14 Responses to Crafted… it’s really been a crucible of sorts.

  1. I’m excited to see where the next road takes you. I know that it’s all uncertain, and scary, and a little painful, but you’re very talented and you have a great support team and a good head on your shoulders. You’ll do what’s best for you and for H&O. Enjoy your break, and I’ll see you back here soon 🙂

  2. May the best for you find you soonest, and vice versa. *hugs*

  3. Merchimerch says:

    I know this must have been an excruciating decision. Best of luck as Honey and Ollie transforms into a Phoenix.

    • Rainy says:

      thank you! I am excited for what the future holds and so grateful for everything that’s brought H&O to this moment.

  4. Shana says:

    I have been going through struggles myself… figuring out how I want to do things, trying things that haven’t worked, and finding myself so far from where I started and wanted to be… and not in a good way. I think that sometimes things shouldn’t be considered failures, but rebirths. Paths leading you back to yourself, to where you should be. Best wishes for you as you cocoon over the next few months ready to emerge fresh.

    • Rainy says:

      Shana, thank you so much for your thoughtful comment. I love your jewelry so much, just so you know, your designs are really inspiring to me and the quality and care they so obviously show. I am definitely regarding this as ultimately a rebirth. I don’t regret trying our hand at Crafted or the failure of what we’ve been doing there one bit – because we have learned SO much from it.

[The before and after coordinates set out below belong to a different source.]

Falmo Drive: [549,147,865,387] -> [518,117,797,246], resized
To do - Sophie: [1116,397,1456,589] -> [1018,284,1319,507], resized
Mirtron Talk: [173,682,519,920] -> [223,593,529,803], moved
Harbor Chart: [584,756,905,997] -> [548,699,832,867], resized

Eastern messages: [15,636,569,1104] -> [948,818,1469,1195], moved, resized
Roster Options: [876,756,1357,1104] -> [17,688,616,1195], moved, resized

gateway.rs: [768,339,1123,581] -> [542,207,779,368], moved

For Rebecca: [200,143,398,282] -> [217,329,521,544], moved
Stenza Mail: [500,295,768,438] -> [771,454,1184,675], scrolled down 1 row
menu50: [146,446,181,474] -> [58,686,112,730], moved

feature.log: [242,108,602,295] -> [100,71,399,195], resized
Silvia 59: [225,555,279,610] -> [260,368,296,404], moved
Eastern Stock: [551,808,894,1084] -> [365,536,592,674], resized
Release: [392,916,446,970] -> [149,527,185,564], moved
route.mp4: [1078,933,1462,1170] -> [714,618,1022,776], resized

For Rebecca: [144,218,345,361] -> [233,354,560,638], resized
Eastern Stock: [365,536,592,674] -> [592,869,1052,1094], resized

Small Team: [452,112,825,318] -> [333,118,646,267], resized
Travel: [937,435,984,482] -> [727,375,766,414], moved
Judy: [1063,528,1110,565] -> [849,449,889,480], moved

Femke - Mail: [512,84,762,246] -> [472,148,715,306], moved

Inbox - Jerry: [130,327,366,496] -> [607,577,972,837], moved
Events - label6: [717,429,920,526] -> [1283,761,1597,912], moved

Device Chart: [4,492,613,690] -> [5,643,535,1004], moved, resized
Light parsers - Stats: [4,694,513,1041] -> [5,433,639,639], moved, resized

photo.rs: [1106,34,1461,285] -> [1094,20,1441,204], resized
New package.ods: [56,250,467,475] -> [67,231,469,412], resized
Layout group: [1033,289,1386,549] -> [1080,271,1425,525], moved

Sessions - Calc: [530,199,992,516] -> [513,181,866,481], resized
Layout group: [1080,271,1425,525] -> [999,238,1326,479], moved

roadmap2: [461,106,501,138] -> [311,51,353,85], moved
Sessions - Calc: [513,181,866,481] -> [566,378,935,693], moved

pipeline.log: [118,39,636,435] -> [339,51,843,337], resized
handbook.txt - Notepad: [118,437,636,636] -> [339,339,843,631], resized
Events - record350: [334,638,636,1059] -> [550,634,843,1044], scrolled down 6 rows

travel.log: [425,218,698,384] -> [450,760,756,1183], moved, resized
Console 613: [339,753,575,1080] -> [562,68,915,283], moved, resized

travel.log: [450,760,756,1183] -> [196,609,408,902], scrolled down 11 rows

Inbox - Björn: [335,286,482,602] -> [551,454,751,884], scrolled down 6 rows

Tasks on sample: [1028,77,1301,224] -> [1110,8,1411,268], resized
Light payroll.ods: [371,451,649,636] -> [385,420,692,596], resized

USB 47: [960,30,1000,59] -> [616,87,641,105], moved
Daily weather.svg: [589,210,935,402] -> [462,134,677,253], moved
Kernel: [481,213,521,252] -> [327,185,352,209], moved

I’m going to be a better designer and business woman because of it. Thanks for the good wishes.

  5. Rhonda says:

    Just Hugs….for now….but can’t wait to see what you create on the other side of now…..Have a blessed rest.

    • Rainy says:

      Thank you Rhonda. ❤ Your support and wisdom have been so amazingly important to me in the last few months of this journey!

  6. Ruchika says:

    Hello Rain,
    I really like your designs and admire everything you do. But Life always knows better for us, so is my belief. So I am sure you will shine out of all this. It is a difficult time for so many of us. I have had my own struggles, but all I can say is as long as you believe in yourself; you can do it. Staying positive for you and sending warm wishes. 🙂

    Rest and Peace
    Ruchika

  7. Bjo Trimble says:

    As a fellow small (no, tiny) business person, I understand your agony at having to throw in the towel on this facet of your business growth. We’ve had to back-track and decide to drop what looked like a promising direction. It hurts very much to have put as much work as you did into Crafting and then realize that it just isn’t going to work for you at this time. So many people would hang on because they had “so much invested” and crash permanently. You have made a very hard decision here, yet given yourself more room to breathe. Realization is sometimes a bear! Good luck in your future work. I always look forward to reading your cogent viewpoints. — Bjo

  8. Marilyn says:

    I do believe being an artist that you are this is the way things go. You will rise from the ashes and shine in new adventures. Just reading this made me more than ever proud of you. I see kelly rae’s ad there on your sidebar and she was exactly who I was thinking of as I read your post. I am always amazed at how her business flies and thought that your business can fly like this. Just thinking here, but I know you will fly.

  9. Sharon says:

    Wow, what a hard decision that must have been. Still, from your words it sounds like it’s a really good choice for you. Looking forward to see what comes from you next.
    I only have 7 (is that right? – scratching head) of your pieces but I reach for them frequently.
    Have a great June!

    • Rainy says:

      Thank you! Well we aren’t stopping the jewelry. In fact, I’m unveiling a shiny new website soon. It’s just the brick and mortar aspect that is closing. I’m so glad you reach for my designs frequently. It makes me happy to think of you wearing them!

  10. Denise says:

    Best of luck to you, Rainy. I know this must have been a hard decision. I’m sorry I never got to visit you at Crafted (due to the distance from Alameda to San Pedro). I’m glad that Honey&Ollie will still be around. I wear one of your necklaces every single day.